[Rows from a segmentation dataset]
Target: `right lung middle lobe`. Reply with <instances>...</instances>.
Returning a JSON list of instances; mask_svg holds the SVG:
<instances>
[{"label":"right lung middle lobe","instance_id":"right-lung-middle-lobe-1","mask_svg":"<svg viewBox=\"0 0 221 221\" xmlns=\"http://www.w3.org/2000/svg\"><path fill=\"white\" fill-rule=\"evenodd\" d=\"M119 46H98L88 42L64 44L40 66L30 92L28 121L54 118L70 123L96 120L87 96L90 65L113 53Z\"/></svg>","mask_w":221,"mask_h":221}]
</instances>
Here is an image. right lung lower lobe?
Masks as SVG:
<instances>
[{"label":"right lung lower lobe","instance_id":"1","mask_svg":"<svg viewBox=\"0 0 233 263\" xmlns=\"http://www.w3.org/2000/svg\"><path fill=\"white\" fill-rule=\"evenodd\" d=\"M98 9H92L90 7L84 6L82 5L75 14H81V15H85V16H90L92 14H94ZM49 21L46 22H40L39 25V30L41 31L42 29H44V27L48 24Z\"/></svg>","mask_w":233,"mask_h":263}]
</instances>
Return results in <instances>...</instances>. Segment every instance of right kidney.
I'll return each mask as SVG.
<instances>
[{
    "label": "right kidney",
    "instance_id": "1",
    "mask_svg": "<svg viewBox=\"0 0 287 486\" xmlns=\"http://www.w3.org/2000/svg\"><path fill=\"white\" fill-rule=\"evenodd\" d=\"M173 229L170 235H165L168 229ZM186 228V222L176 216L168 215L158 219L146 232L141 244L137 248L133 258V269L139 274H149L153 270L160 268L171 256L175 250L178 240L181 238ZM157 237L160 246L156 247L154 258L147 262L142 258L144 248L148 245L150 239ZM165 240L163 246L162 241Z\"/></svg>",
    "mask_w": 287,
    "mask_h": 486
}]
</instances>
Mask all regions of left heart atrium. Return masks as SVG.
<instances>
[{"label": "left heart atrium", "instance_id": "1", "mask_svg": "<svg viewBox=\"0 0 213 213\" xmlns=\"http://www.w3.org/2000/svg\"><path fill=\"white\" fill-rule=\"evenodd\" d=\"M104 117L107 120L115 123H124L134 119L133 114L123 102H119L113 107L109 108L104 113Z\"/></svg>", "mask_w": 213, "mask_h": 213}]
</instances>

Written exercise: Reproduce all of the material above, line for line, with no changes.

The reply:
Target: `right lung middle lobe`. Reply with <instances>...</instances>.
Returning a JSON list of instances; mask_svg holds the SVG:
<instances>
[{"label":"right lung middle lobe","instance_id":"right-lung-middle-lobe-1","mask_svg":"<svg viewBox=\"0 0 221 221\" xmlns=\"http://www.w3.org/2000/svg\"><path fill=\"white\" fill-rule=\"evenodd\" d=\"M119 46H98L88 42L64 44L40 66L30 92L28 121L54 118L70 123L96 120L87 96L90 65L113 53Z\"/></svg>","mask_w":221,"mask_h":221}]
</instances>
Here is an image. right lung lower lobe?
Masks as SVG:
<instances>
[{"label":"right lung lower lobe","instance_id":"1","mask_svg":"<svg viewBox=\"0 0 233 263\" xmlns=\"http://www.w3.org/2000/svg\"><path fill=\"white\" fill-rule=\"evenodd\" d=\"M98 9H92L90 7L84 6L82 5L75 14H81V15H85V16H90L92 14H94ZM49 21L46 22H40L39 25V30L41 31L42 29H44V27L48 24Z\"/></svg>","mask_w":233,"mask_h":263}]
</instances>
Return results in <instances>...</instances>. Segment every instance of right kidney.
I'll return each mask as SVG.
<instances>
[{
    "label": "right kidney",
    "instance_id": "1",
    "mask_svg": "<svg viewBox=\"0 0 287 486\" xmlns=\"http://www.w3.org/2000/svg\"><path fill=\"white\" fill-rule=\"evenodd\" d=\"M173 229L170 235H165L168 229ZM186 228V222L176 216L168 215L158 219L146 232L141 244L137 248L133 258V269L139 274H149L153 270L160 268L171 256L175 250L178 240L181 238ZM157 237L160 246L156 247L154 258L147 262L142 258L144 248L148 245L150 239ZM165 240L163 246L162 241Z\"/></svg>",
    "mask_w": 287,
    "mask_h": 486
}]
</instances>
Mask all regions of left heart atrium. Return masks as SVG.
<instances>
[{"label": "left heart atrium", "instance_id": "1", "mask_svg": "<svg viewBox=\"0 0 213 213\" xmlns=\"http://www.w3.org/2000/svg\"><path fill=\"white\" fill-rule=\"evenodd\" d=\"M104 117L107 120L115 123H124L134 119L133 114L123 102H119L113 107L109 108L104 113Z\"/></svg>", "mask_w": 213, "mask_h": 213}]
</instances>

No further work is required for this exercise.